It's in God's ability and nature to appear to us and speak with us, not from afar, not merely through visions, but physically and tangibly appear and be seen. The Hebrew God is no deist. He does not merely illuminate our understanding with spiritual insight and heavenly wisdom. He shows up and interacts with his creation, and authenticates truth with his presence. The incarnation of Jesus, the kinosis of God to descend and veil himself in human form is something permanently engraved on the pages of the Hebrew Bible and the Christian New Testament. If I may use modern terms, God is a Pentecostal God, who shows up, and speaks, with or (as in this case) without the aid of a prophet. The Mormons are not in error because Joseph Smith saw God take the form of a physical body. They are in error because they dogmatize what these two bodies says about the relation between Father and Son.

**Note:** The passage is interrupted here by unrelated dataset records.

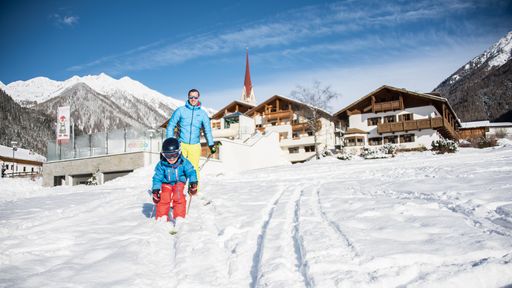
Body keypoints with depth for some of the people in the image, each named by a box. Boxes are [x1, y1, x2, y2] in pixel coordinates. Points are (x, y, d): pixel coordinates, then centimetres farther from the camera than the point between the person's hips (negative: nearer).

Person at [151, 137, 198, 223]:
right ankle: (162, 216, -3)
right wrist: (155, 189, -17)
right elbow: (157, 177, -9)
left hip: (179, 183, -1)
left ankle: (179, 217, -12)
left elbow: (191, 172, -12)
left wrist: (193, 183, -26)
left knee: (179, 198, -21)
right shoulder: (161, 164, -13)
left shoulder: (183, 162, -14)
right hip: (166, 184, 1)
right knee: (164, 198, -18)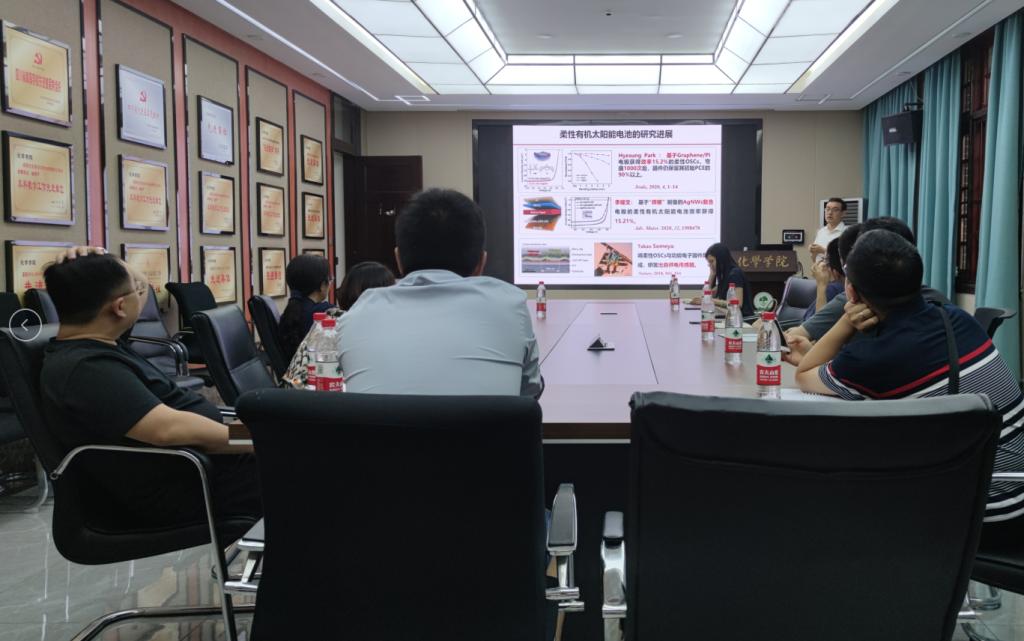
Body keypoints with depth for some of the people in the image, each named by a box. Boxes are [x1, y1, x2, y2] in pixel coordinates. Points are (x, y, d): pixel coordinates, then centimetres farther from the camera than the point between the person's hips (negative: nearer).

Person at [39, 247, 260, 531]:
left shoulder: (90, 342, 8)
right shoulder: (87, 367, -23)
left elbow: (140, 284, 24)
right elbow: (169, 429, -33)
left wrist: (95, 265, 4)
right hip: (186, 485, -11)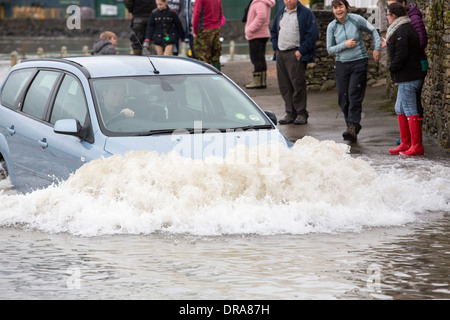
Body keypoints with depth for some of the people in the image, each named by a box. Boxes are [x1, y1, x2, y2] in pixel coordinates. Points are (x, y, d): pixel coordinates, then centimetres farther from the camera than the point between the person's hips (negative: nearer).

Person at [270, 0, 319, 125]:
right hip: (280, 54, 6)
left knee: (298, 84, -8)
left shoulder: (306, 13, -4)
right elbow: (273, 31, 26)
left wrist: (301, 51, -13)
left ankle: (301, 114, -1)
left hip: (295, 54, -6)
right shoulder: (280, 13, 17)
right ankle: (290, 113, 12)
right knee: (284, 85, 5)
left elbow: (313, 34, -10)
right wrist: (276, 48, 11)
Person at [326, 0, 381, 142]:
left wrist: (377, 48, 1)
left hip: (359, 62, -3)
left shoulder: (356, 20, -4)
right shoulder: (332, 27, 1)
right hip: (341, 65, 3)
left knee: (354, 96, -13)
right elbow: (330, 49, 4)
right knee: (343, 98, 2)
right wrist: (345, 45, -12)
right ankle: (351, 127, 15)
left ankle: (353, 127, -17)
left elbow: (373, 31, 10)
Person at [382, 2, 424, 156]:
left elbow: (401, 55, -22)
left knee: (410, 111, -7)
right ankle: (406, 143, 20)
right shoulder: (408, 28, 16)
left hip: (407, 78, -11)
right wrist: (388, 45, 33)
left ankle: (416, 146, -5)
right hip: (407, 78, 11)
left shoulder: (401, 31, -16)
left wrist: (392, 68, -8)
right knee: (400, 110, 16)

God speaks to the most unlikely, even to women and to Egyptians. This might sound like a modern twist on the passage, but I don't think so. The entire chapter is full of backwards irony. An Egyptian is an abused slave of the house of Abraham. If this were not enough for the drama, God actually gives a revelation of himself to this run away slave. In this story Hagar stands in the place of Moses, being one of only two people who have seen the "back" of God. Both have run away from home. Both are told to go back. And both have a revelation of God's name. Echos of this same distain occur in Jesus speaking with the woman at the well in John 4. I find it more than coincidental that God later appears to Hagar in the wilderness and saves her and Ishmael from dehydration by openning a well and giving them water. Jesus offers a new double outcast, a Samaritan and a woman, water. If God speaks with outcasts, shouldn't we? And if God speaks to outcasts, should we listen to them? And if the implication is true that the oppression of Hagar is paid back to Abraham's descendent with a 400 year captivity, shouldn't we refrain from mistreating the outcasts that answer to us?